Abstract:
Is Bob Dylan a literary writer? Can we interpret him as a literary writer? These are the central questions which hover over the discussion throughout this thesis as a series of aspects critical to Dylan's art are discussed and analysed. What quickly becomes apparent, though, is that the issue is not so much whether Bob Dylan is a literary writer, but rather what is the extent of his literary significance? The analysis, here, involves a close reading of Dylan's text, his lyrics, but the aim of this study is not to prove that Dylan is a poet or that his lyrics are poetry. Rather, emphasis is given to the fact that Dylan is not literary in a traditional sense, but that that in itself does not exclude his work from being so. The very fact that Dylan is a songwriter working in a popular medium imbues his lyrics with an atmosphere and perspective which may be unique in modern literature.

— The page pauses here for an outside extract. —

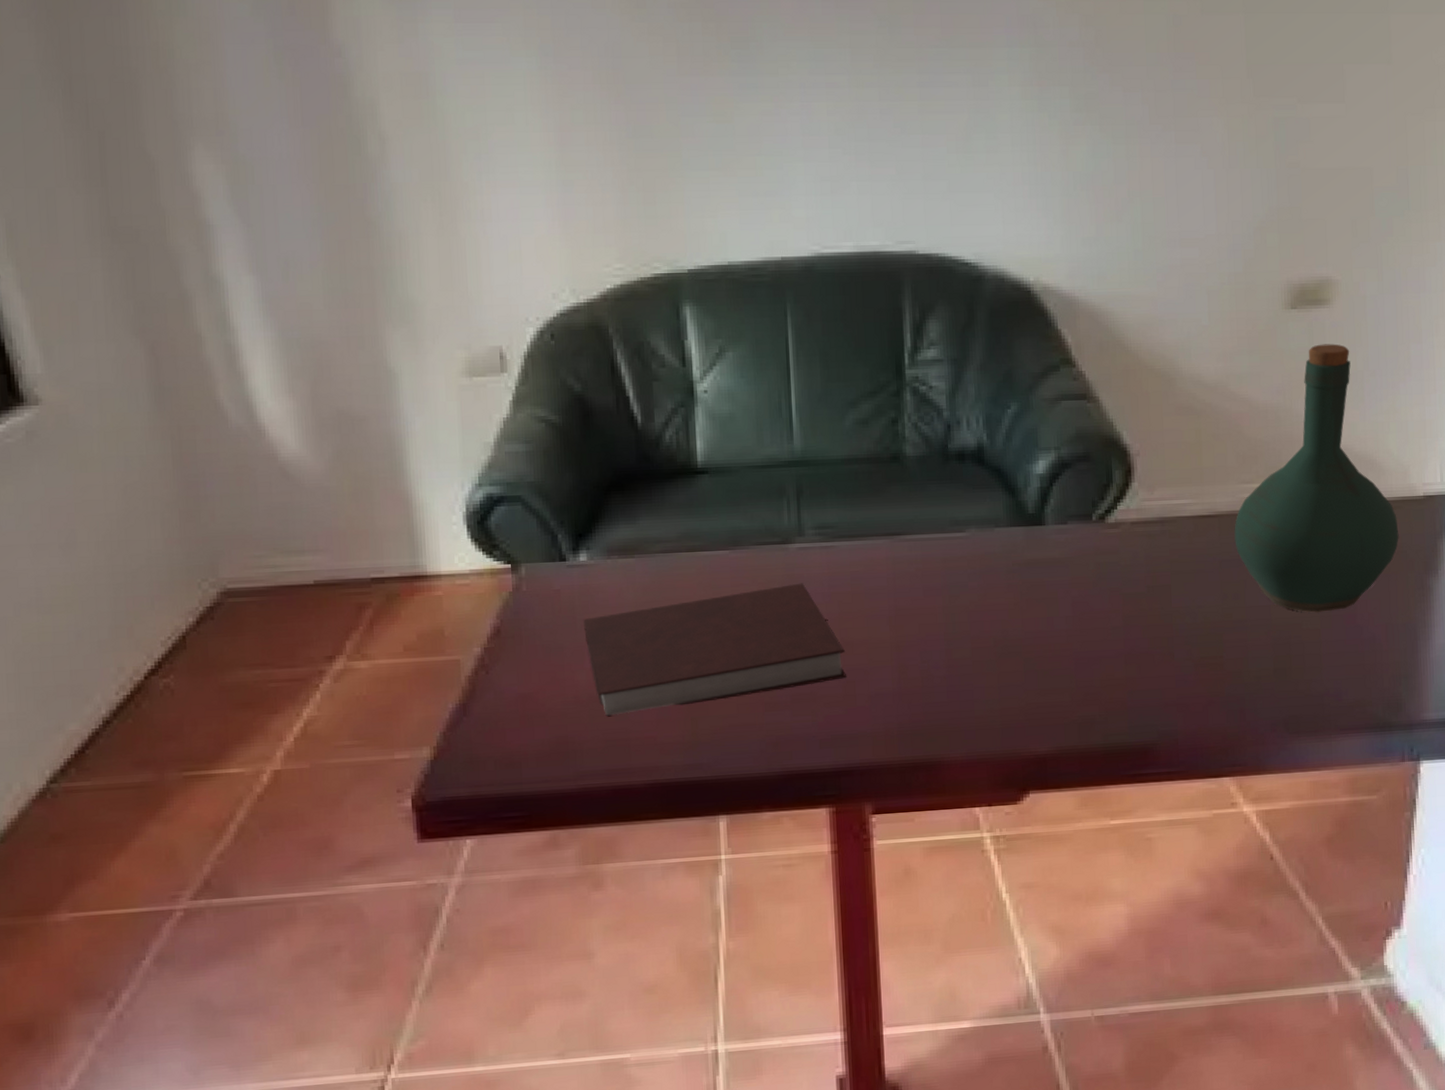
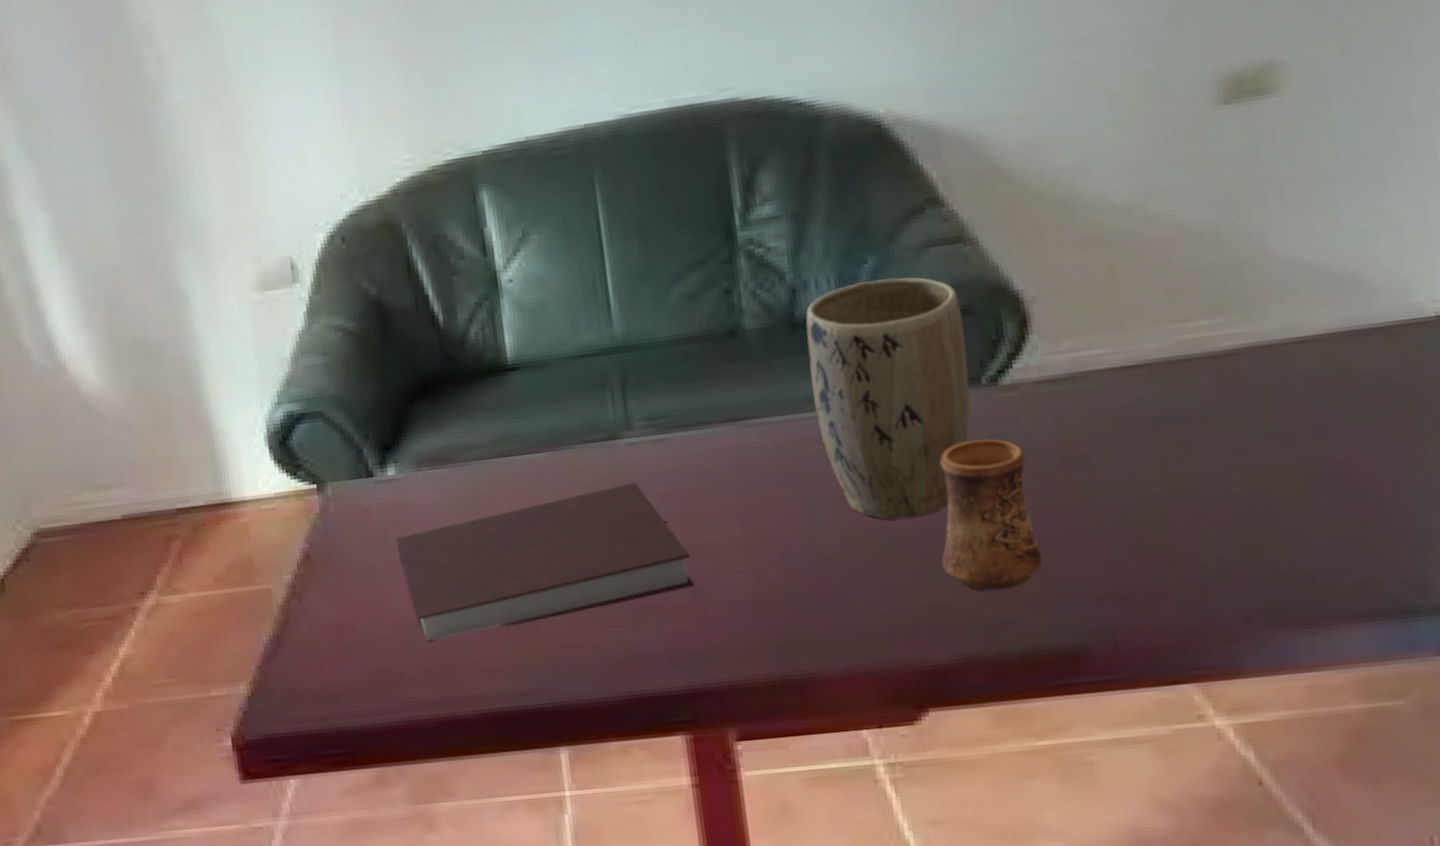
plant pot: none [956,423,1083,630] -> present [805,277,970,520]
cup: none [1049,566,1127,695] -> present [940,439,1043,591]
bottle: present [1234,344,1399,613] -> none [1170,140,1405,474]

By treating Dylan as a songwriter rather than as a poet allows for consideration of how the lyrics are performed on record, which is of course the ultimate expression of Dylan's art. In this sense the process of interpreting Bob Dylan is totally unique from that of any other literary writer.

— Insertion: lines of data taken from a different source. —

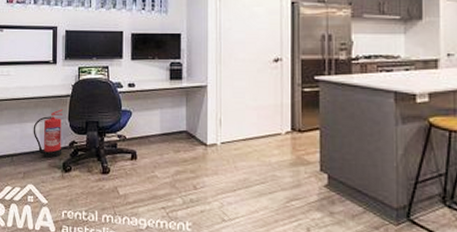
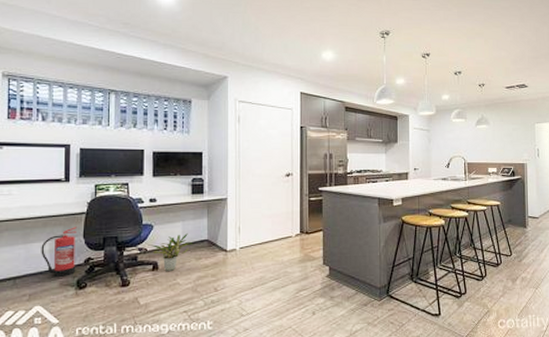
potted plant: none [128,123,173,163] -> present [149,234,194,272]

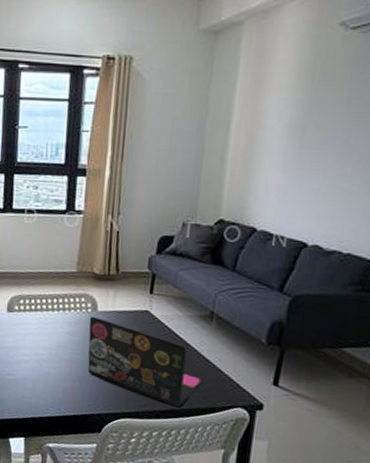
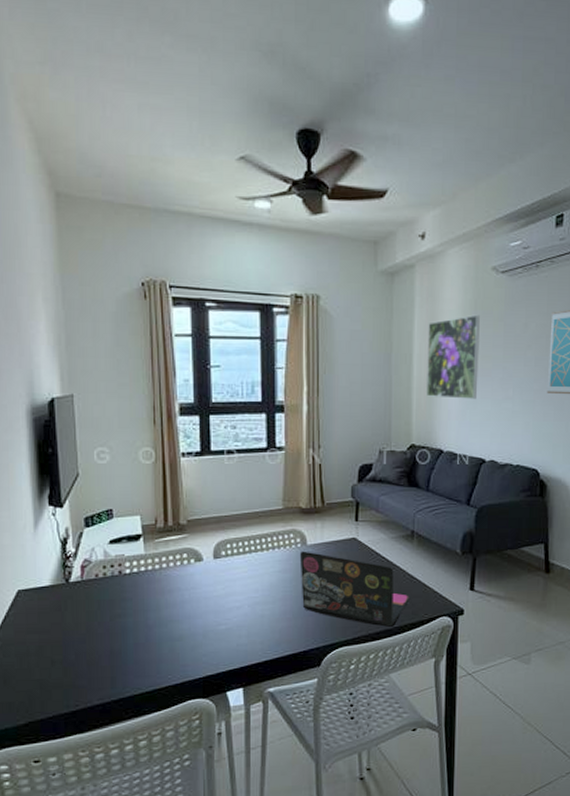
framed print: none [243,78,318,174] -> present [427,314,480,399]

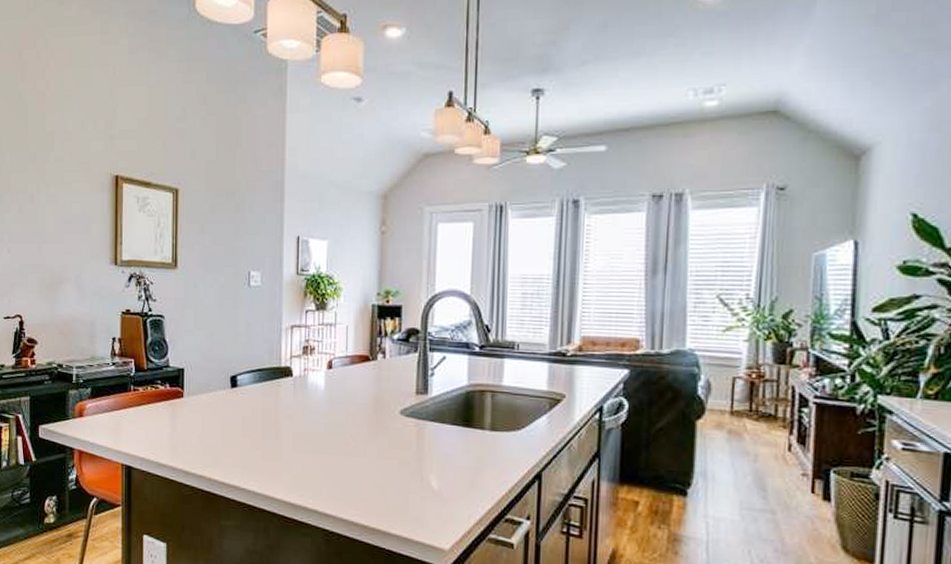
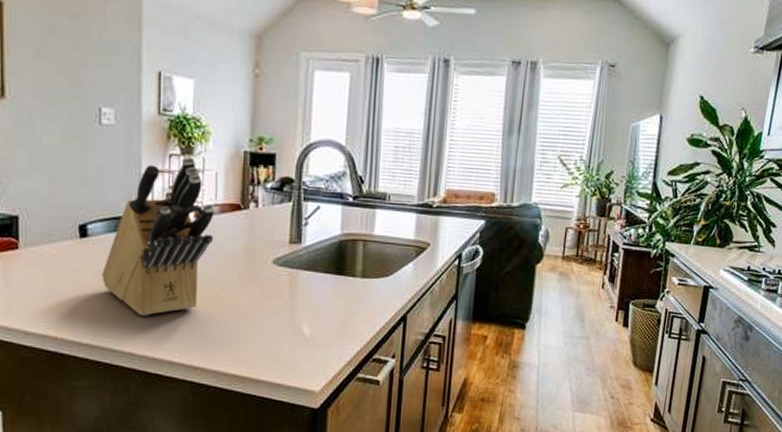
knife block: none [248,312,345,462] -> present [102,157,214,316]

The thesis begins with a discussion of those lyrics by Dylan which deal specifically with the cyclical process of inspiration. The connections between the style and spontaneous approaches of Dylan and William S Burroughs are then considered, along with a comparative analysis of Dylan's 'Desolation Row' with T S Eliot's pivotal modernist poem, 'The Waste Land'. The thesis concludes with an interpretation of Dylan's 1997 album, Time Out of Mind, a recording which both focuses and redirects many of the crucial aspects of Dylan's art.